──────── Texto extraído
Após ser fundada em 2024, a Maven Robotics conquistou um acordo logístico com uma grande empresa de produtos de consumo, superando concorrentes que já tinham robôs. O CEO e cofundador Hamza Derbas afirmou que, em vez de falar sobre sua visão para os robôs, eles examinaram as fábricas e os armazéns da empresa para desenvolver sistemas capazes de oferecer automação de ponta a ponta. Após dois anos de trabalho, a Maven teria alcançado, com alguns de seus clientes, oito robôs trabalhando 16 horas por dia e um tempo de atividade de 99% ou mais.
A startup saiu do modo confidencial após receber um investimento de $100 milhões da RoboStrategy, LocalGlobe, Vine Ventures e XTX Ventures. A empresa planeja produzir 250 robôs de terceira geração e iniciar o projeto de sua plataforma de quarta geração. Os robôs, equipados com bases sobre rodas, podem se deslocar a 10 milhas por hora e têm dois braços capazes de levantar até 30 quilogramas. Suas principais tarefas consistem em transformar produtos embalados que chegam de diferentes fábricas aos centros de distribuição em novos paletes mistos, adequados à demanda das lojas. Hoje, esse processo é realizado por trabalhadores.
────────────────
──────── Material fornecido
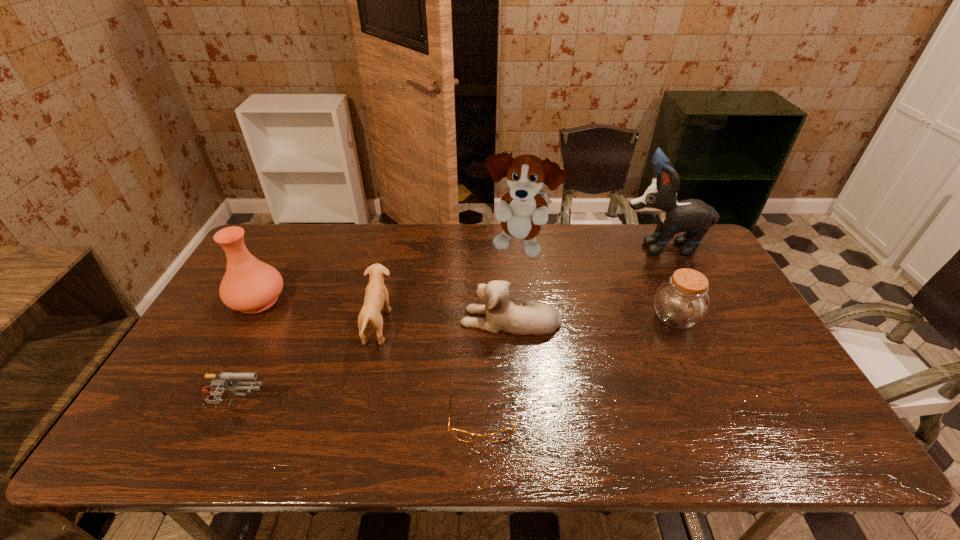
The image size is (960, 540). I want to click on free spot located 0.240m on the front of the jar, so click(x=718, y=413).

This screenshot has height=540, width=960. In order to click on vacant region located on the left side of the leftmost puppy in this screenshot , I will do 474,325.

Where is `vacant space located 0.160m at the barrel end of the second shortest object`? The width and height of the screenshot is (960, 540). vacant space located 0.160m at the barrel end of the second shortest object is located at coordinates (333, 406).

Where is `gun located in the near edge section of the desktop`? The image size is (960, 540). gun located in the near edge section of the desktop is located at coordinates (210, 396).

The width and height of the screenshot is (960, 540). Find the location of `spectacles that is positioned at the near edge`. spectacles that is positioned at the near edge is located at coordinates (461, 435).

Locate an element on the screen. This screenshot has width=960, height=540. vase present at the left edge is located at coordinates (249, 285).

Where is `gun present at the left edge`? This screenshot has height=540, width=960. gun present at the left edge is located at coordinates (210, 396).

Find the location of a particular element. The height and width of the screenshot is (540, 960). puppy located at the right edge is located at coordinates (694, 217).

You are a GUI agent. You are given a task and a screenshot of the screen. Output one action in this format:
    pyautogui.click(x=<x>, y=<y>)
    Task: Click on the jar located at the right edge
    
    Given the screenshot: What is the action you would take?
    pyautogui.click(x=681, y=302)

The image size is (960, 540). Identify the location of object positioned at the near left corner. (210, 396).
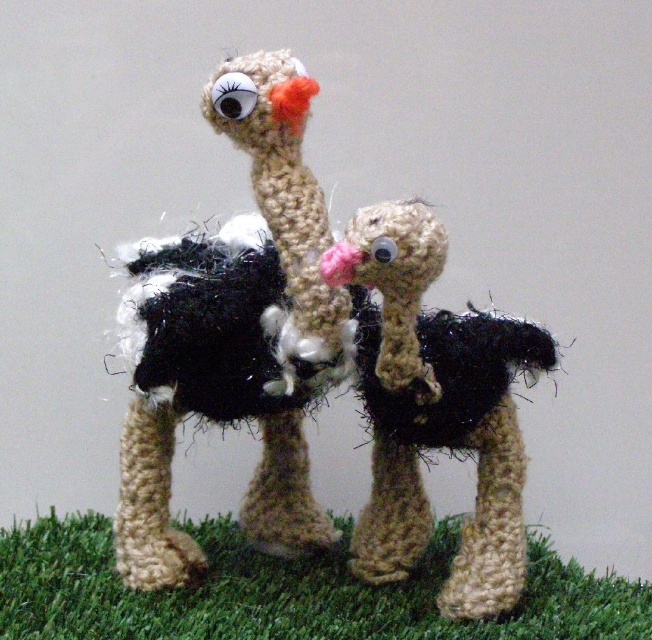
Is fuzzy black and white ostrich at center taller than fuzzy black ostrich at center?

Yes, fuzzy black and white ostrich at center is taller than fuzzy black ostrich at center.

Does point (261, 163) lie in front of point (537, 333)?

Yes, point (261, 163) is in front of point (537, 333).

This screenshot has width=652, height=640. Describe the element at coordinates (235, 336) in the screenshot. I see `fuzzy black and white ostrich at center` at that location.

The image size is (652, 640). In order to click on fuzzy black and white ostrich at center in this screenshot , I will do `click(235, 336)`.

Is point (140, 413) farther from camera compared to point (432, 636)?

Yes, point (140, 413) is farther from viewer.

Does fuzzy black and white ostrich at center have a lesser width compared to green artificial turf at lower center?

Yes.

Between point (304, 467) and point (527, 540), which one is positioned in front?

Positioned in front is point (304, 467).

The height and width of the screenshot is (640, 652). Find the location of `fuzzy black and white ostrich at center`. fuzzy black and white ostrich at center is located at coordinates (235, 336).

Can you confirm if green artificial turf at lower center is positioned to the left of fuzzy black ostrich at center?

Correct, you'll find green artificial turf at lower center to the left of fuzzy black ostrich at center.

Does point (546, 557) come behind point (481, 554)?

Yes, it is.

Locate an element on the screen. The image size is (652, 640). green artificial turf at lower center is located at coordinates (286, 592).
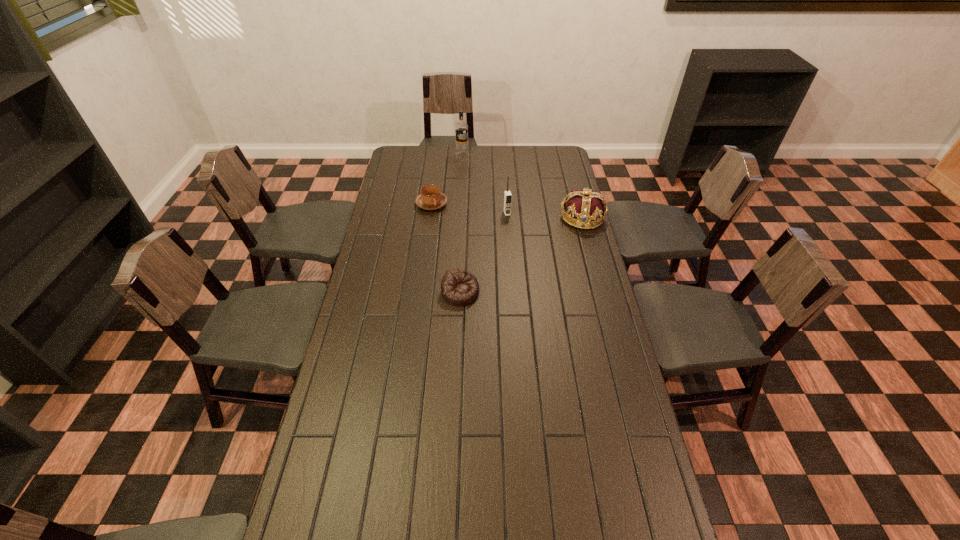
You are a GUI agent. You are given a task and a screenshot of the screen. Output one action in this format:
    pyautogui.click(x=<x>, y=<y>)
    Task: Click on the beanbag
    
    Given the screenshot: What is the action you would take?
    pyautogui.click(x=458, y=287)

Where is `the rightmost object`? The height and width of the screenshot is (540, 960). the rightmost object is located at coordinates (586, 207).

The width and height of the screenshot is (960, 540). Identify the location of the third shortest object. (586, 207).

Locate an element on the screen. cellular telephone is located at coordinates (507, 194).

This screenshot has width=960, height=540. What are the coordinates of `the fourth shortest object` in the screenshot? It's located at (507, 194).

The width and height of the screenshot is (960, 540). Find the location of `cappuccino`. cappuccino is located at coordinates (431, 198).

I want to click on vodka, so click(x=461, y=128).

Where is `the tallest object`? the tallest object is located at coordinates (461, 128).

This screenshot has height=540, width=960. In order to click on vacant area located 0.260m on the back of the beanbag in this screenshot , I will do `click(463, 235)`.

You are a GUI agent. You are given a task and a screenshot of the screen. Output one action in this format:
    pyautogui.click(x=<x>, y=<y>)
    Task: Click on the free point located on the front of the crown
    
    Given the screenshot: What is the action you would take?
    pyautogui.click(x=588, y=240)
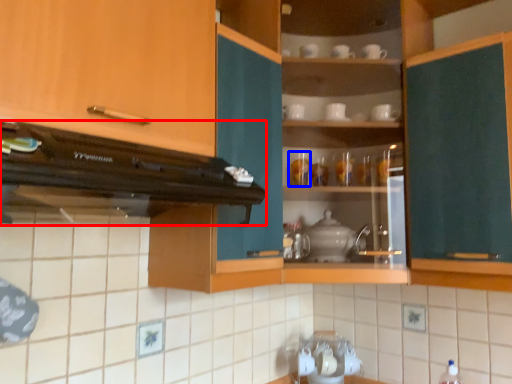
Question: Which object is closer to the camera taking this photo, home appliance (highlighted by a red box) or tableware (highlighted by a blue box)?

Choices:
 (A) home appliance
 (B) tableware

Answer: (A)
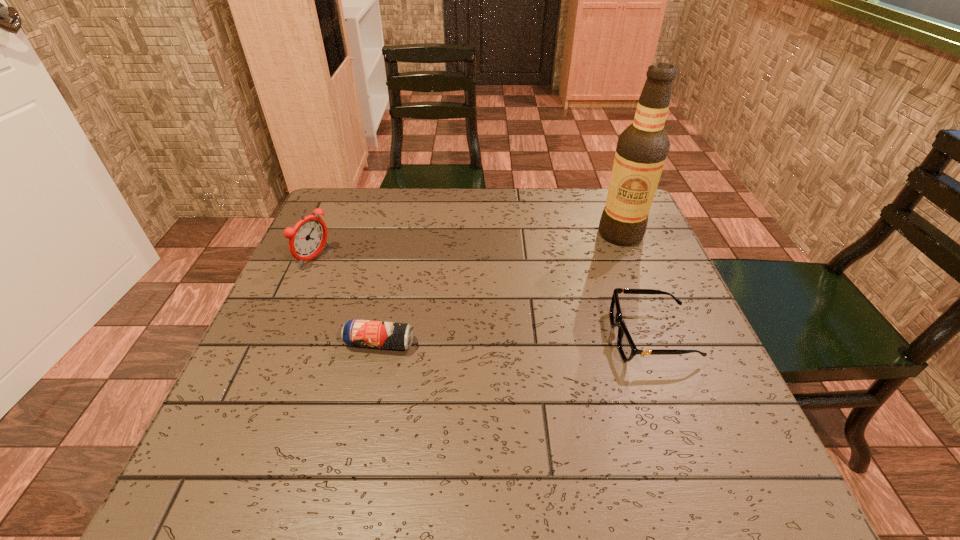
Where is `vacant space at the far edge`? Image resolution: width=960 pixels, height=540 pixels. vacant space at the far edge is located at coordinates (566, 222).

Find the location of a particular element. This screenshot has width=960, height=540. free space at the near edge is located at coordinates (317, 431).

In the image, there is a desktop. At what (x,y) coordinates should I click in order to perform the action: click on vacant space at the left edge. Please return your answer as a coordinate pair (x, y). This screenshot has width=960, height=540. Looking at the image, I should click on (307, 369).

I want to click on free spot at the right edge of the desktop, so click(669, 292).

You are a GUI agent. You are given a task and a screenshot of the screen. Output one action in this format:
    pyautogui.click(x=<x>, y=<y>)
    Task: Click on the vacant space at the far left corner of the desktop
    
    Given the screenshot: What is the action you would take?
    pyautogui.click(x=357, y=218)

Locate an element on the screen. The width and height of the screenshot is (960, 540). blank space at the near left corner of the desktop is located at coordinates (308, 412).

Locate an element on the screen. The image size is (960, 540). free space between the tallest object and the sunglasses is located at coordinates (636, 285).

Locate an element on the screen. The height and width of the screenshot is (540, 960). free space between the sunglasses and the beer can is located at coordinates (516, 340).

This screenshot has width=960, height=540. I want to click on free space between the tallest object and the sunglasses, so click(636, 285).

Identify the location of blank region between the alarm clock and the alcohol. Image resolution: width=960 pixels, height=540 pixels. (468, 246).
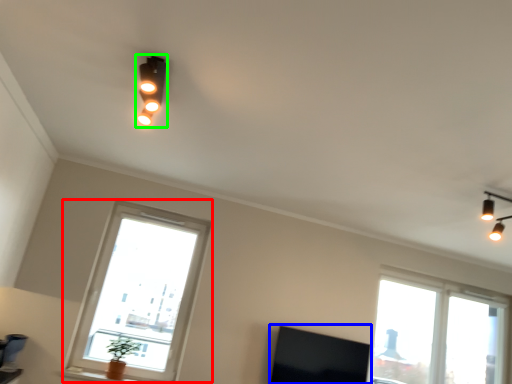
Question: Which object is positioned closest to window (highlighted by a red box)? Select from window screen (highlighted by a blue box) and lamp (highlighted by a green box).

Choices:
 (A) window screen
 (B) lamp

Answer: (A)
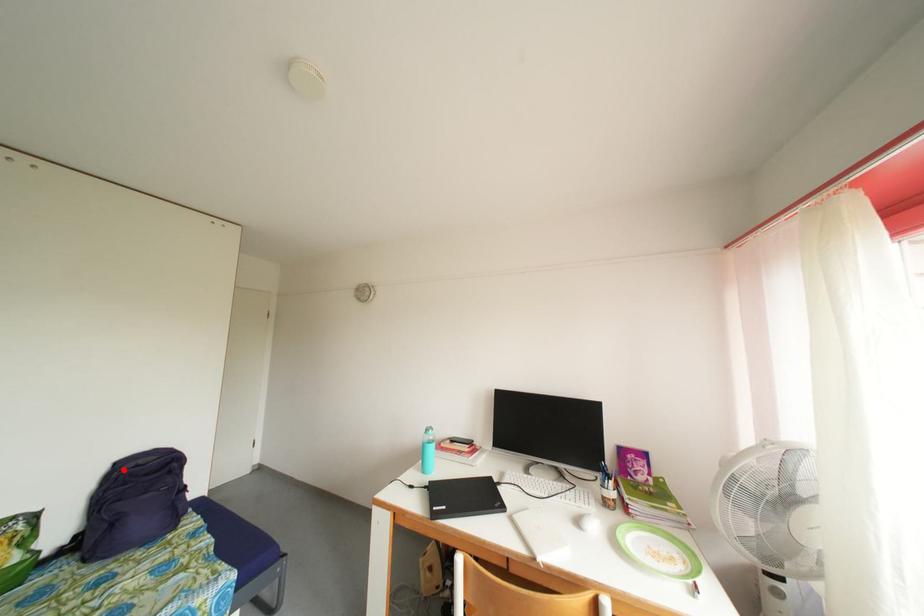
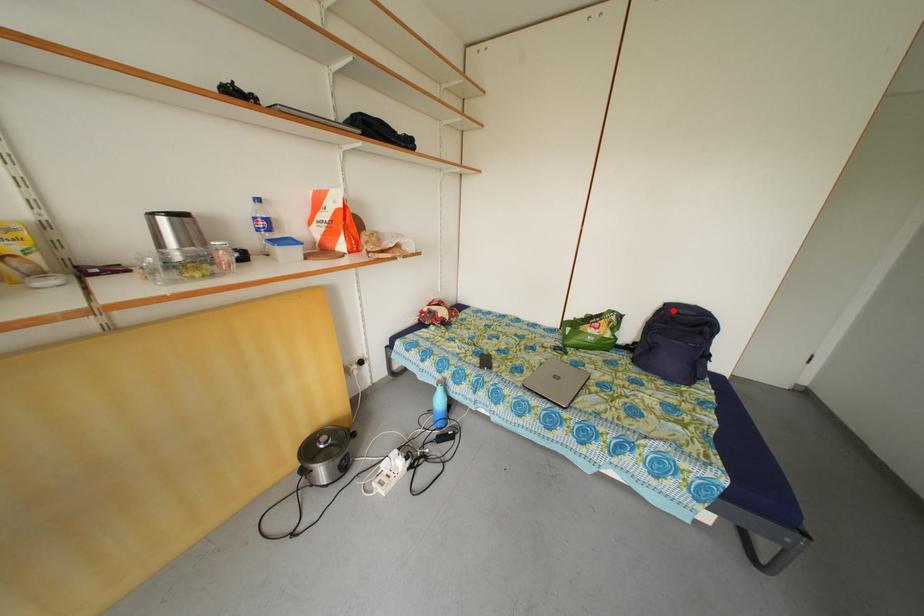
I am providing you with two images of the same scene from different viewpoints. A red point is marked on the first image and another point is marked on the second image. Do the highlighted points in image1 and image2 indicate the same real-world spot?

Yes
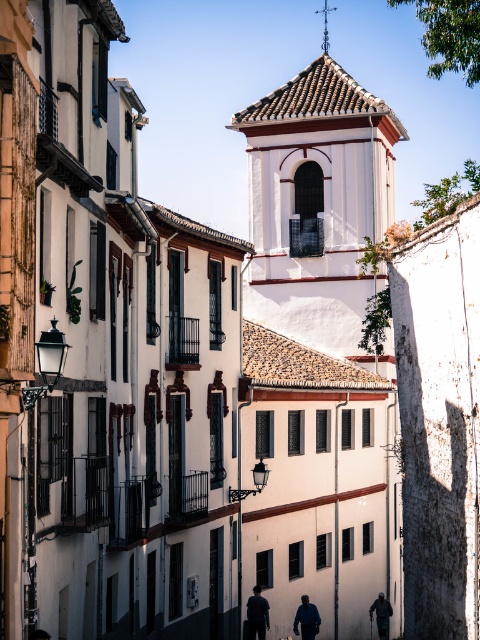
Question: Which point is farther to the camera?

Choices:
 (A) (259, 621)
 (B) (297, 627)
 (C) (377, 600)

Answer: (C)

Question: Is white textured tower at center further to the viewer compared to dark gray fabric jacket at lower right?

Choices:
 (A) no
 (B) yes

Answer: (A)

Question: Is dark blue jacket at center further to the viewer compared to dark gray fabric jacket at lower right?

Choices:
 (A) no
 (B) yes

Answer: (A)

Question: Which point is closer to the camera?

Choices:
 (A) (317, 612)
 (B) (380, 614)
 (C) (368, 157)

Answer: (A)

Question: Does white textured tower at center appear under dark gray fabric jacket at lower right?

Choices:
 (A) yes
 (B) no

Answer: (B)

Question: Among these points, which one is farthest from the camera?

Choices:
 (A) (310, 305)
 (B) (302, 632)
 (C) (373, 605)

Answer: (A)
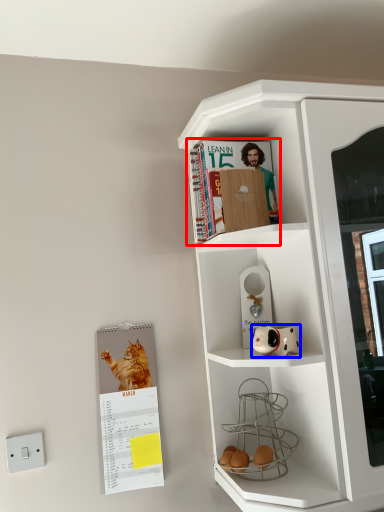
Question: Among these objects, which one is nearest to the camera, magazine (highlighted by a red box) or toy (highlighted by a blue box)?

Choices:
 (A) magazine
 (B) toy

Answer: (B)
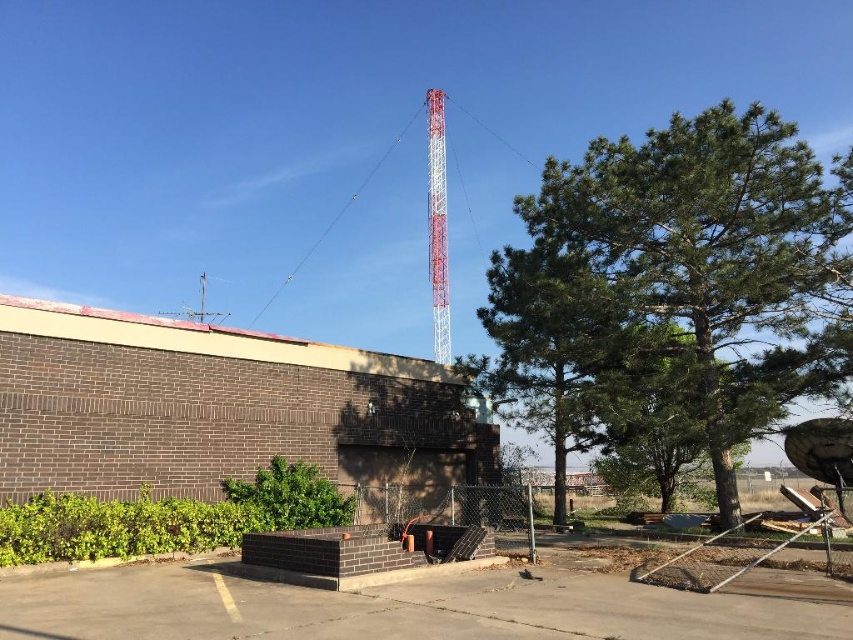
Can you confirm if green leafy tree at center is wider than metallic pole at center?

Indeed, green leafy tree at center has a greater width compared to metallic pole at center.

Is green leafy tree at center taller than metallic pole at center?

Yes.

In the scene shown: Who is more distant from viewer, (490, 307) or (532, 529)?

Point (490, 307)

This screenshot has height=640, width=853. What are the coordinates of `green leafy tree at center` in the screenshot? It's located at (675, 280).

Is green leafy tree at center positioned before metallic red tower at upper center?

Yes, green leafy tree at center is closer to the viewer.

Image resolution: width=853 pixels, height=640 pixels. I want to click on green leafy tree at center, so click(x=675, y=280).

This screenshot has height=640, width=853. In order to click on green leafy tree at center in this screenshot , I will do `click(675, 280)`.

Is metallic red tower at upper center wider than metallic pole at center?

Indeed, metallic red tower at upper center has a greater width compared to metallic pole at center.

Does point (445, 256) come behind point (527, 556)?

Yes, point (445, 256) is behind point (527, 556).

Is point (434, 108) less distant than point (532, 541)?

That is False.

Identify the location of metallic red tower at upper center. Image resolution: width=853 pixels, height=640 pixels. (437, 225).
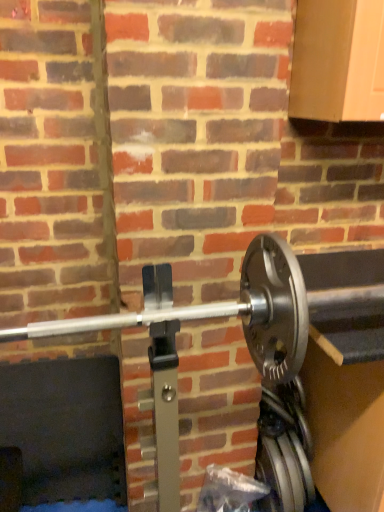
────────────────
Segundo o texto sobre a Maven Robotics, quanto peso os braços dos robôs conseguem levantar?

Até 30 quilogramas.